Prendre la décision d’en parler, c’est déjà faire le premier pas vers le mieux-être. C’est aussi offrir à son corps et à sa tête la possibilité d’un rééquilibrage durable. Lisa MOENS, spécialisée en rééducation périnéale, accompagne chaque patiente dans cette démarche décomplexée, professionnelle, en lien avec d’autres disciplines de santé.

Si, à Esneux ou proche de Liège, vous vous reconnaissez dans ces mots, sachez que vous n’êtes pas seule. Tout commence par une simple prise de contact. La suite ? Un chemin de réappropriation de votre corps, de vos envies, de votre liberté – goutte à goutte, et sourire à sourire.

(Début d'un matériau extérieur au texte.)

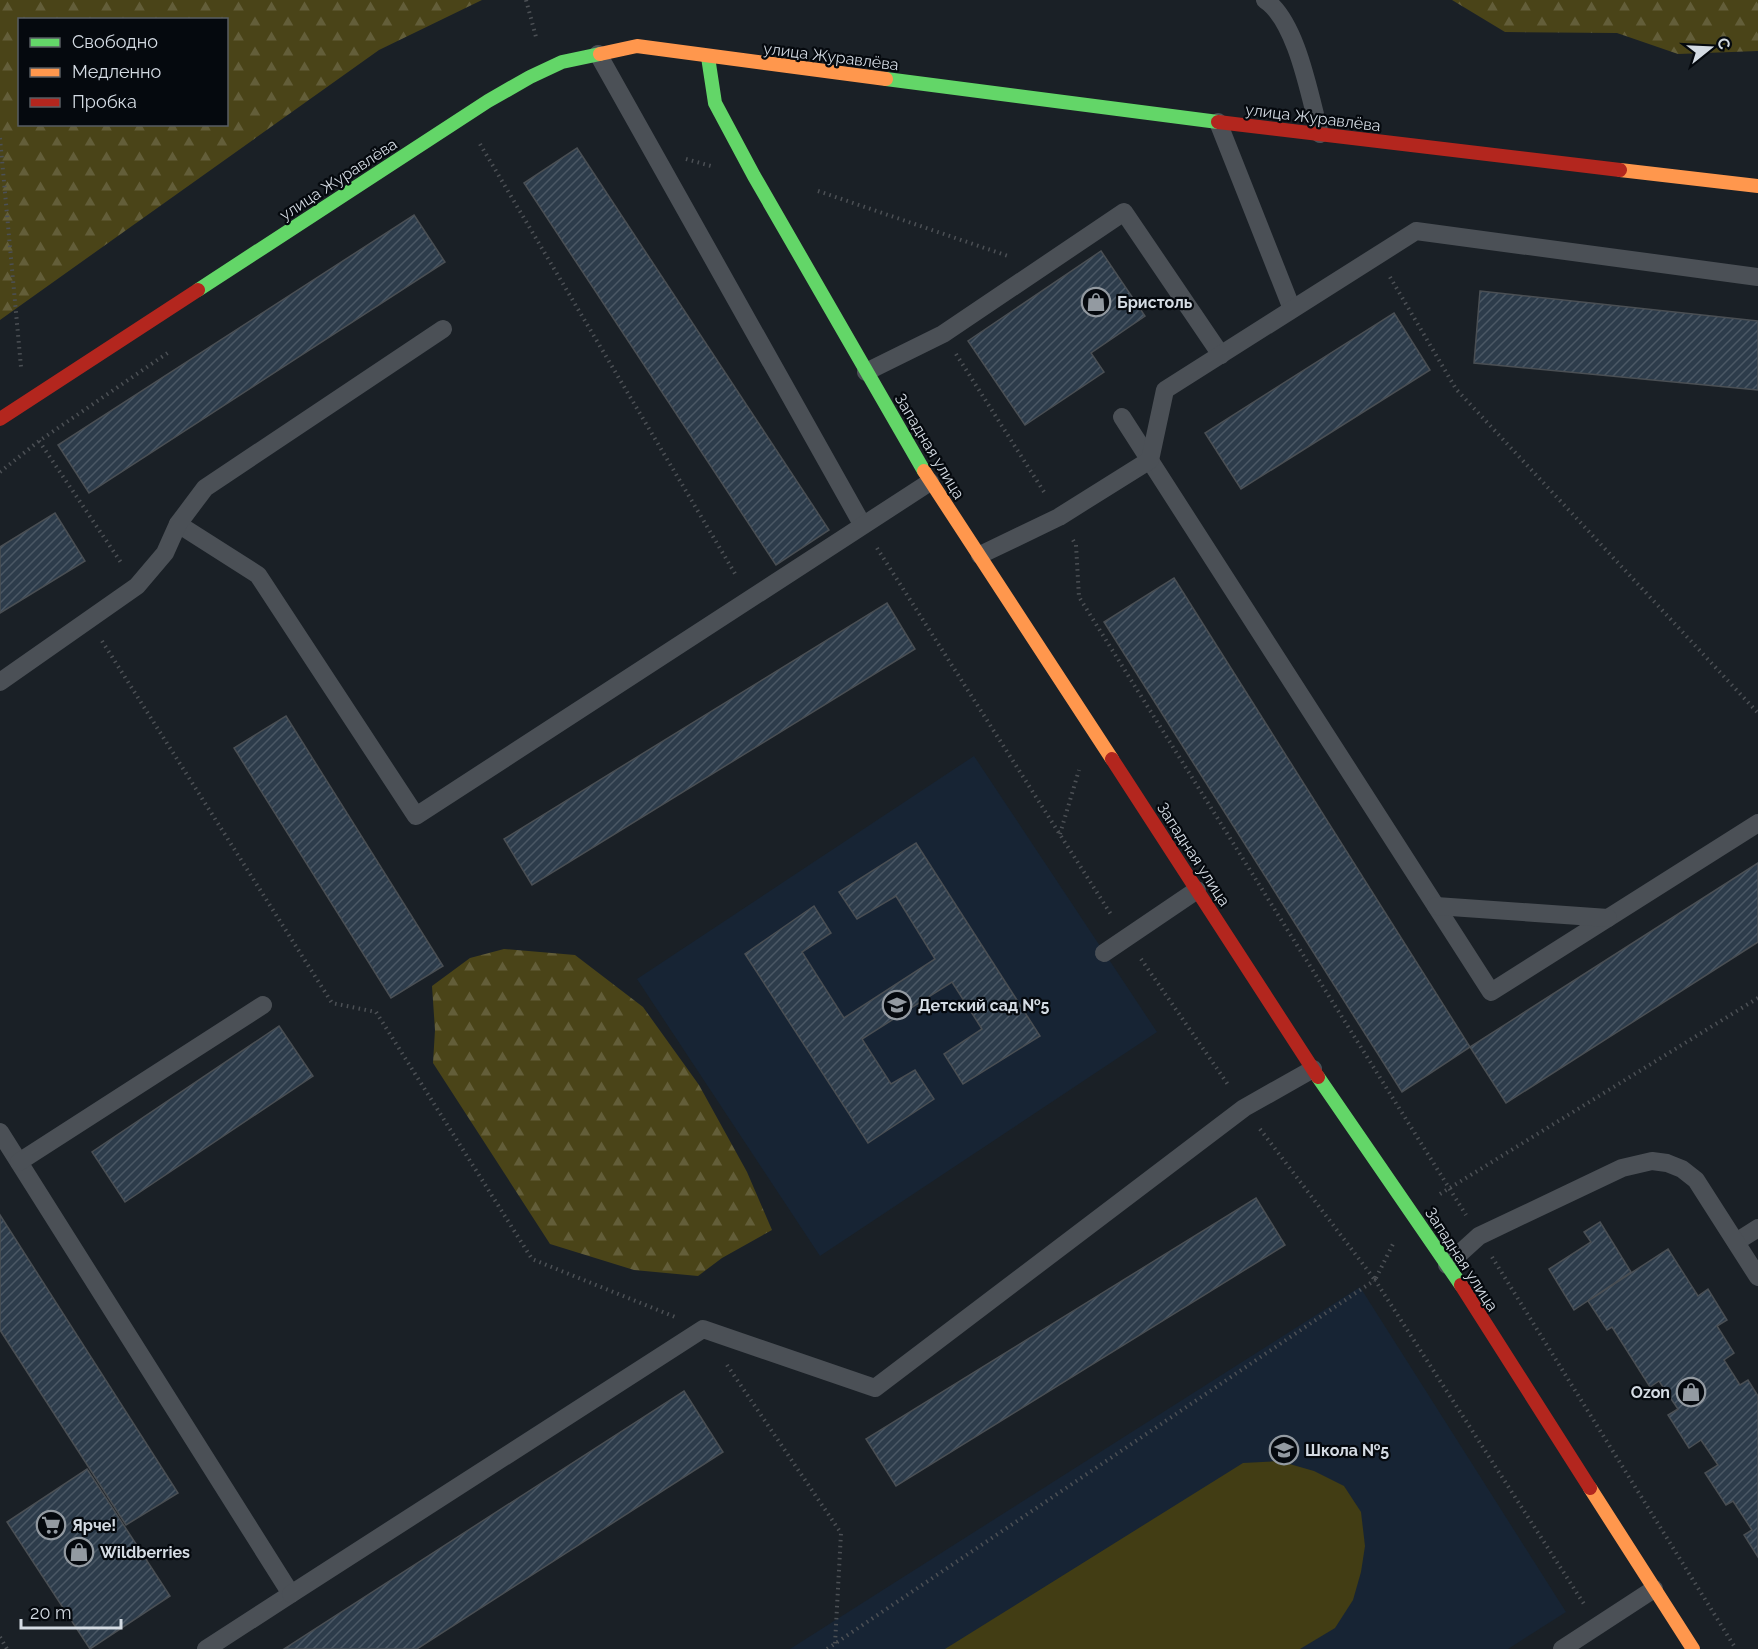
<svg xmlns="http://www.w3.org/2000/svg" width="1758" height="1649" font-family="Raleway,sans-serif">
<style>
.built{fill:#172434}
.grass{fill:#423d14}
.forest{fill:url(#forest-firs);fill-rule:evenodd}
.building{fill:url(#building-hatch);stroke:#4a4f54;stroke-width:1.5}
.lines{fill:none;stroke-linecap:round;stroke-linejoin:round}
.path{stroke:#4c5055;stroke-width:4;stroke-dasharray:1.5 4.5;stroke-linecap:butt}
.lane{stroke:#4b5056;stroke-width:18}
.fast{stroke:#63d668;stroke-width:14}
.slow{stroke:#ff974d;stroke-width:14}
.jam{stroke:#b3261e;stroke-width:14}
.labels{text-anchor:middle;stroke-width:4.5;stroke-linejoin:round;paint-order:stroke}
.street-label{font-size:16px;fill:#d4dbe3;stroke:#05090e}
.poi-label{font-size:16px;font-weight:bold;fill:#d4dbe3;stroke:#05090e;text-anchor:start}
</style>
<defs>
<pattern id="forest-firs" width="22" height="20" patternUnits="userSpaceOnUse" patternTransform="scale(1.5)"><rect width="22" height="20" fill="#4a4418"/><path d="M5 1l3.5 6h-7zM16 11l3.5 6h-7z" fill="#635e39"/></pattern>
<pattern id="building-hatch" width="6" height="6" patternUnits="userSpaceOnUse" patternTransform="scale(1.5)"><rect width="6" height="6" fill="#2d3c4b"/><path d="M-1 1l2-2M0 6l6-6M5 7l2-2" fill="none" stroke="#4b5865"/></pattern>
</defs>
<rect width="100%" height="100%" fill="#1a2026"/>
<g class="built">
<polygon points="974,756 1157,1032 820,1256 637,979"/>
<polygon points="1360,1287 1566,1612 1508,1649 790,1649"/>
</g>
<polygon class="grass" points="1279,1461 1314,1471 1344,1486 1361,1512 1365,1546 1361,1572 1353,1600 1335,1628 1300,1649 945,1649 1243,1463"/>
<g class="forest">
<path d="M0,0H482L379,50L0,320ZM20,20H226V124H20Z"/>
<polygon points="1452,0 1758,0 1758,51 1678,54 1617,33 1505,32"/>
<polygon points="504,949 575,955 643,1007 699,1085 747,1172 772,1230 722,1258 698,1276 634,1270 550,1244 433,1063 435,1030 432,986 470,958"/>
</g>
<g class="building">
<polygon points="577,148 829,530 776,565 524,183"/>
<polygon points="414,215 445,262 89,493 58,445"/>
<polygon points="1101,251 1145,316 1091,353 1104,372 1025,425 968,341"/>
<polygon points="1480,291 1758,321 1758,390 1474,363"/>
<polygon points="1394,313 1430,370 1241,489 1205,433"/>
<polygon points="55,513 85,561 0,613 0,547"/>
<polygon points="1174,578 1470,1047 1402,1092 1104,622"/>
<polygon points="887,603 915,649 532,885 504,839"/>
<polygon points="286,716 443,966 391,998 234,748"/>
<polygon points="916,843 1040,1036 963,1084 944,1054 982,1029 952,982 862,1039 891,1084 915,1070 934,1099 868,1143 745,954 814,906 831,933 802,952 844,1018 935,959 896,896 857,919 839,892"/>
<polygon points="1758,863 1758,942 1506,1103 1470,1047"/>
<polygon points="279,1026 313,1076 125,1202 92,1152"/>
<polygon points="1256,1198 1285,1245 896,1486 866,1439"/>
<polygon points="0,1215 178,1493 126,1525 0,1330"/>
<polygon points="1600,1222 1631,1272 1574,1310 1549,1269 1591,1242 1584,1232"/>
<polygon points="1668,1249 1698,1296 1708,1289 1727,1320 1717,1326 1734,1353 1724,1360 1740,1385 1748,1380 1758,1396 1758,1557 1744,1535 1752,1530 1733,1501 1726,1505 1705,1473 1718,1465 1701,1440 1689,1448 1668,1415 1678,1409 1659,1381 1650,1387 1612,1327 1607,1330 1588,1301"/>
<polygon points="684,1391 723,1452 417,1649 284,1649"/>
<polygon points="87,1469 170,1596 90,1649 7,1522"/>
</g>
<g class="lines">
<g class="path">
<polyline points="526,0 536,37"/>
<polyline points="0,138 21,367"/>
<polyline points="480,144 737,577"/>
<polyline points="686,159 711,166"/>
<polyline points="818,191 1011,257"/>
<polyline points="1390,277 1456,389 1758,713"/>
<polyline points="956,354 1046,495"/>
<polyline points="39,441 122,564"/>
<polyline points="0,472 39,441 169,352"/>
<polyline points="1073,540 1076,545 1079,597 1466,1215"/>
<polyline points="877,548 1112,916"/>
<polyline points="102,641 332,1003 376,1012 532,1259 675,1317"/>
<polyline points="1060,834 1079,770"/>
<polyline points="1141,959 1229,1086"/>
<polyline points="1260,1129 1375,1280 1394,1242"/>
<polyline points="1440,1194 1758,998"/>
<polyline points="1492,1257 1736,1649"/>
<polyline points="727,1365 841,1533 835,1644"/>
<polyline points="0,1637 7,1649"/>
<polyline points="827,1649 1375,1280 1584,1604"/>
</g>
<g class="lane">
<path d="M1265,0C1297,21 1310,98 1320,134"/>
<polyline points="598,54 862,524"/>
<polyline points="1218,122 1292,309"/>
<polyline points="866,372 943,334 1124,212 1221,355"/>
<polyline points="1122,417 1491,992 1758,823"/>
<polyline points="178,524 258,575 416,816 930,482"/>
<polyline points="980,555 1059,517 1150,460 1165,390 1416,231 1758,277"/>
<polyline points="0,682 137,586 165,553 178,524 205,488 443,329"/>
<polyline points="1436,906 1608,918"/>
<polyline points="1104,953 1197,890"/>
<polyline points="0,1132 291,1594 206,1649"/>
<polyline points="19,1162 263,1005"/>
<polyline points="1736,1242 1758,1228"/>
<polyline points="1447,1265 1479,1236 1622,1168 1652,1161 1667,1163 1682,1169 1696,1180 1758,1277"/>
<polyline points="291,1594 703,1329 875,1388 1244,1108 1313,1069"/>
<polyline points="1562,1649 1654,1589"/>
</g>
<g class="fast">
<polyline points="708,57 715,103 754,176 924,471"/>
<polyline points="886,79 1218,122"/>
<polyline points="198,290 488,101 530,77 562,62 600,54"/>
<polyline points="1318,1077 1461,1285"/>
</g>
<g class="slow">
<polyline points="600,54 637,46 886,79"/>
<polyline points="1620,170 1758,186"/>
<polyline points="924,471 1112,759"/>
<polyline points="1590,1488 1693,1649"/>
</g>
<g class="jam">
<polyline points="1218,122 1620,170"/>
<polyline points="0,419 198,290"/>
<polyline points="1112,759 1318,1077"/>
<polyline points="1461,1285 1590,1488"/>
</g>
</g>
<defs>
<g id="shop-ring" transform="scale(1.5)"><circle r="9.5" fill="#05090e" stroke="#939aa1" stroke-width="1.5"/><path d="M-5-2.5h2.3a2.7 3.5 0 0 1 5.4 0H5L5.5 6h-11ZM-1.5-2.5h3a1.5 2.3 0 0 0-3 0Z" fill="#939aa1"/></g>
<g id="school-ring" transform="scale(1.5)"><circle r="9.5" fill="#05090e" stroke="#939aa1" stroke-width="1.5"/><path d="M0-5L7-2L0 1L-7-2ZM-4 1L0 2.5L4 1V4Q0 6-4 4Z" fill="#939aa1"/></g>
<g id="supermarket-ring" transform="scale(1.5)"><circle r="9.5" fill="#05090e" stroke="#939aa1" stroke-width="1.5"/><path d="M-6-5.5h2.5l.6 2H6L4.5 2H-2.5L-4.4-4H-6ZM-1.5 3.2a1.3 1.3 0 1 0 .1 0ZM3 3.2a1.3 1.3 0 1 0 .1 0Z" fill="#939aa1"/></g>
</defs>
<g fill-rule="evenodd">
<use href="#shop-ring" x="1096" y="302"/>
<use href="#school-ring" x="897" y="1005"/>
<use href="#shop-ring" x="1691" y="1392"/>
<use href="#school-ring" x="1284" y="1450"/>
<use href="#supermarket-ring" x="51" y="1525"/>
<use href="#shop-ring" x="79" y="1552"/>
</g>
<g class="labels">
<g class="street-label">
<text transform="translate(831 56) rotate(7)" y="6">улица Журавлёва</text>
<text transform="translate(1313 117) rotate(7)" y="6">улица Журавлёва</text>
<text transform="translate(338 179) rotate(-33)" y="6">улица Журавлёва</text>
<text transform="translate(930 446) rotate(59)" y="6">Западная улица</text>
<text transform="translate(1194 854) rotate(57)" y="6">Западная улица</text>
<text transform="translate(1462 1259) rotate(57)" y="6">Западная улица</text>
</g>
<g class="poi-label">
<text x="1117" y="308">Бристоль</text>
<text x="918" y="1011">Детский сад №5</text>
<text x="1670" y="1398" text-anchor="end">Ozon</text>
<text x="1305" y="1456">Школа №5</text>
<text x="72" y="1531">Ярче!</text>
<text x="100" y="1558">Wildberries</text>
</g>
</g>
<rect x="18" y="18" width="210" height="108" fill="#05090e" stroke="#585d63" stroke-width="1.5"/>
<rect x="30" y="38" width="30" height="9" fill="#63d668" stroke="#585d63" stroke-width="1.5"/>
<text x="72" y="48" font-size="18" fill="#d4dbe3">Свободно</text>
<rect x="30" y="68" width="30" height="9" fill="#ff974d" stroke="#585d63" stroke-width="1.5"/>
<text x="72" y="78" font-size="18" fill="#d4dbe3">Медленно</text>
<rect x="30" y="98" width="30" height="9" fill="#b3261e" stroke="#585d63" stroke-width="1.5"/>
<text x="72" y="108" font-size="18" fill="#d4dbe3">Пробка</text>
<g transform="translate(1710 48) rotate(72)" stroke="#05090e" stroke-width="4.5" paint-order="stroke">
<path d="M0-4.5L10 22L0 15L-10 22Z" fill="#d4dbe3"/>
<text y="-9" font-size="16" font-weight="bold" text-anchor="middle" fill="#d4dbe3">С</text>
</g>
<path d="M21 1619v9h100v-9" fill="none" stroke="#d4dbe3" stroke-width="3"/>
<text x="30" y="1619" font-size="18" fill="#d4dbe3" stroke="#05090e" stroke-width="4.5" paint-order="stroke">20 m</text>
</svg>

FAQ – Questions fréquentes

Pourquoi la majorité des femmes n’osent-elles pas parler de leurs fuites urinaires avec leur kinésithérapeute périnéale ?
Beaucoup de patientes ressentent de la honte ou de la gêne lorsqu’il s’agit d’aborder la question des fuites urinaires. Les tabous sociaux, la peur du regard des autres et l’impression que c’est “normal” après un accouchement ou à un certain âge expliquent ce silence. Mettre des mots dessus en consultation permet pourtant de trouver des solutions adaptées rapidement.

Comment la kinésithérapie périnéale aide-t-elle concrètement les femmes souffrant de fuites urinaires ?
La rééducation périnéale, effectuée par un kinésithérapeute spécialisé comme Lisa MOENS, propose des exercices personnalisés pour renforcer le plancher pelvien et améliorer le contrôle urinaire. Elle aide également à mieux connaître son corps et à adopter les bons gestes au quotidien pour réduire, voire faire disparaître les symptômes.

Quand faut-il consulter un kinésithérapeute périnéale pour des fuites urinaires ?
Il est conseillé de consulter dès l’apparition des premiers symptômes de fuites urinaires, même si elles semblent minimes ou récentes. Une prise en charge précoce permet souvent d’éviter une aggravation et de retrouver rapidement une qualité de vie optimale.

Faut-il parler des fuites urinaires à un professionnel de santé même si elles sont peu fréquentes ?
Oui, il est important de signaler tout épisode de fuite, même rare, car cela peut révéler une faiblesse périnéale débutante. Un bilan par un kinésithérapeute périnéale permettra de déterminer les exercices adaptés et d’éviter l’installation durable du problème.